ZFIN ID: ZDB-PUB-990628-11
Regulation of midline development by antagonism of lefty and nodal signaling
Bisgrove, B.W., Essner, J.J., and Yost, H.J.
Date: 1999
Source: Development (Cambridge, England)   126(14): 3253-3262 (Journal)
Registered Authors: Bisgrove, Brent, Essner, Jeffrey, Yost, H. Joseph
Keywords: lefty; nodal; cyclops; embryonic midline; TGF-ß; axis formation; zebrafish
MeSH Terms:
  • Amino Acid Sequence
  • Animals
  • Body Patterning/genetics*
  • Embryo, Nonmammalian
  • Embryonic Induction/genetics
  • Endoderm/metabolism
  • Gastrula
  • Gene Expression Regulation, Developmental
  • Intracellular Signaling Peptides and Proteins
  • Left-Right Determination Factors
  • Mesoderm/metabolism
  • Molecular Sequence Data
  • Mutation
  • Nodal Protein
  • Sequence Homology, Amino Acid
  • Signal Transduction*
  • Transforming Growth Factor beta/genetics
  • Transforming Growth Factor beta/metabolism*
  • Zebrafish/embryology*
  • Zebrafish Proteins
PubMed: 10375514
The embryonic midline is crucial for the development of embryonic pattern including bilateral symmetry and left-right asymmetry.

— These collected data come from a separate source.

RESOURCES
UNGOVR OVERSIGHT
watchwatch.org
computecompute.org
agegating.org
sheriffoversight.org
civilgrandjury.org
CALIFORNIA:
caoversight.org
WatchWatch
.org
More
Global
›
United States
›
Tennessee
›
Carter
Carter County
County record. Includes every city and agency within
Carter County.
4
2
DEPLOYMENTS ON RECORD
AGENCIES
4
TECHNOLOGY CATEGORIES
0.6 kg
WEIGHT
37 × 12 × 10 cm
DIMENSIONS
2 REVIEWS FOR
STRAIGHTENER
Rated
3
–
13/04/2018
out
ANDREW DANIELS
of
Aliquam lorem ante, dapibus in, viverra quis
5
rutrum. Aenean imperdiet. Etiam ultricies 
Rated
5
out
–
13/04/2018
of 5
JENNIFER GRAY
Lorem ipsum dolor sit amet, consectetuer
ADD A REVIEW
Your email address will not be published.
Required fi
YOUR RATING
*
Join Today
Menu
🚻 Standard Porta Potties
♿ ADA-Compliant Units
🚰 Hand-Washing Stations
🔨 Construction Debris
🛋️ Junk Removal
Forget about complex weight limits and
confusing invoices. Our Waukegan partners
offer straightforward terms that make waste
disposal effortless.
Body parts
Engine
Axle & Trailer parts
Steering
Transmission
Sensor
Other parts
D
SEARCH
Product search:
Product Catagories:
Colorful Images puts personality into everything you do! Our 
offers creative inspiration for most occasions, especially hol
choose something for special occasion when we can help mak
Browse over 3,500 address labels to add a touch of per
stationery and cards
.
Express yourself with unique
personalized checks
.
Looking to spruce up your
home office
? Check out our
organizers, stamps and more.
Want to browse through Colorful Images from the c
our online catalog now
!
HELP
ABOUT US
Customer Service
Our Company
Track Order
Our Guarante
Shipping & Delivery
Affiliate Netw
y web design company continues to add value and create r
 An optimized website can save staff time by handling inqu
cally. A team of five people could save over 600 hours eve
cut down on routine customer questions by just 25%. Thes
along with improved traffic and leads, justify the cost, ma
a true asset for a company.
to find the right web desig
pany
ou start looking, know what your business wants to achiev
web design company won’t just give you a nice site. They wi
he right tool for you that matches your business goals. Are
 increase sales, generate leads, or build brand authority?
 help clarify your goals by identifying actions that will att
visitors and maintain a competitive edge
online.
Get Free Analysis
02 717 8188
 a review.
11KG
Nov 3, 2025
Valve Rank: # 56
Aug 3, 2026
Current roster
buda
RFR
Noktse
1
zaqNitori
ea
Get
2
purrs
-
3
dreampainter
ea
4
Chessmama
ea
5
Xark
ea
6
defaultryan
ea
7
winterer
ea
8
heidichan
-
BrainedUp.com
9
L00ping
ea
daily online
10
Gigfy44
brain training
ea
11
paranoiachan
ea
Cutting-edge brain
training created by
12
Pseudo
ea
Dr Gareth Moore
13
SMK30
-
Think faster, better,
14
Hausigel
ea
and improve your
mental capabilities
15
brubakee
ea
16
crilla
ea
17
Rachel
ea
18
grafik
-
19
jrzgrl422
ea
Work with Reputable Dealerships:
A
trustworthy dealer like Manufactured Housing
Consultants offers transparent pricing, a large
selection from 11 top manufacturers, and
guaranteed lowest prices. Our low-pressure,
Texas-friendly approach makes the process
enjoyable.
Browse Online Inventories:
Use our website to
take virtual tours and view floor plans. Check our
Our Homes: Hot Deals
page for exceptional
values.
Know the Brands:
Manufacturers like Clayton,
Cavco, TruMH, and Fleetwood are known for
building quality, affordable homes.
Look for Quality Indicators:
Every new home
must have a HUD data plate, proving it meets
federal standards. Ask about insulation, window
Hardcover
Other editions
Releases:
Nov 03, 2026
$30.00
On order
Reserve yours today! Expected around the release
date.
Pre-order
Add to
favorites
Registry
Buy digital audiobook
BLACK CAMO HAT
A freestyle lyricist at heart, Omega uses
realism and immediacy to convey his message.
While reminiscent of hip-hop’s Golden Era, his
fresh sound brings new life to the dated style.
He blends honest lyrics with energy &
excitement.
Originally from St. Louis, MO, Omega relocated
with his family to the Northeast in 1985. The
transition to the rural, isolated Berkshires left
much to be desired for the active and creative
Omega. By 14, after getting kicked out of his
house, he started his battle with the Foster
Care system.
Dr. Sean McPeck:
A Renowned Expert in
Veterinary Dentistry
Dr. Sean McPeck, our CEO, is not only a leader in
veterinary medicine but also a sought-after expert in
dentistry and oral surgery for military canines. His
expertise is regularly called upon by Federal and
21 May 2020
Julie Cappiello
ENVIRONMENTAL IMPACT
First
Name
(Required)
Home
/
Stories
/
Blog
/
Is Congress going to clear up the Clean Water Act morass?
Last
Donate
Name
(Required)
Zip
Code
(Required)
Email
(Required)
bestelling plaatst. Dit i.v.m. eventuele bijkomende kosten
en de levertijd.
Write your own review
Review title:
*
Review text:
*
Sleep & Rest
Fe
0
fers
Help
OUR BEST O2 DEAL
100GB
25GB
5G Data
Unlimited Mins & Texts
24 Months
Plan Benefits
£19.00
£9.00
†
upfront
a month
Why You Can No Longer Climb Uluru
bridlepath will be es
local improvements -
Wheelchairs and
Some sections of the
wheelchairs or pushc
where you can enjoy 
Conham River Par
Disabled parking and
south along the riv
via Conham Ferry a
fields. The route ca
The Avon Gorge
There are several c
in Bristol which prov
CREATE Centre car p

In zebrafish, lefty1 (lft1) and lefty2 (lft2) have distinct midline expression domains along the anteroposterior axis that overlap with the expression patterns of the nodal-related genes cyclops and squint. Altered expression patterns of lft1 and lft2 in zebrafish mutants that affect midline development suggests different upstream pathways regulate each expression domain. Ectopic expression analysis demonstrates that a balance of lefty and cyclops signaling is required for normal mesendoderm patterning and goosecoid, no tail and pitx2 expression. In late somite-stage embryos, lft1 and lft2 are expressed asymmetrically in the left diencephalon and left lateral plate respectively, suggesting an additional role in laterality development. A model is proposed by which the vertebrate midline, and thus bilateral symmetry, is established and maintained by antagonistic interactions among co-expressed members of the lefty and nodal subfamilies of TGF-β signaling molecules.